**Problem details**
Nothing in the data may be omitted; output it all verbatim.
::::
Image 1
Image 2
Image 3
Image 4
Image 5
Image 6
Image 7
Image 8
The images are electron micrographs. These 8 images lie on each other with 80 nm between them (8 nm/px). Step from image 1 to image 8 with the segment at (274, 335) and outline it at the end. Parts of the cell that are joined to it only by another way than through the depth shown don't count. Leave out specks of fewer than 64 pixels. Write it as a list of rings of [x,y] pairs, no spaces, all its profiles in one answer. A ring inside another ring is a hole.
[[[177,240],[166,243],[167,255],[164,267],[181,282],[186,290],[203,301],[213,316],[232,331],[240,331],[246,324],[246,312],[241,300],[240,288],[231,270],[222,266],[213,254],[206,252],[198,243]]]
::::
**Output for this exercise**
Image 1
Image 2
Image 3
Image 4
Image 5
Image 6
Image 7
Image 8
The images are electron micrographs. These 8 images lie on each other with 80 nm between them (8 nm/px). Step from image 1 to image 8 with the segment at (274, 335) and outline it at the end. Parts of the cell that are joined to it only by another way than through the depth shown don't count. Leave out specks of fewer than 64 pixels. Write it as a list of rings of [x,y] pairs, no spaces, all its profiles in one answer. A ring inside another ring is a hole.
[[[177,240],[166,243],[167,255],[164,267],[181,282],[186,290],[203,301],[213,316],[232,331],[240,331],[246,324],[246,312],[241,300],[240,288],[231,270],[222,266],[213,254],[206,252],[198,243]]]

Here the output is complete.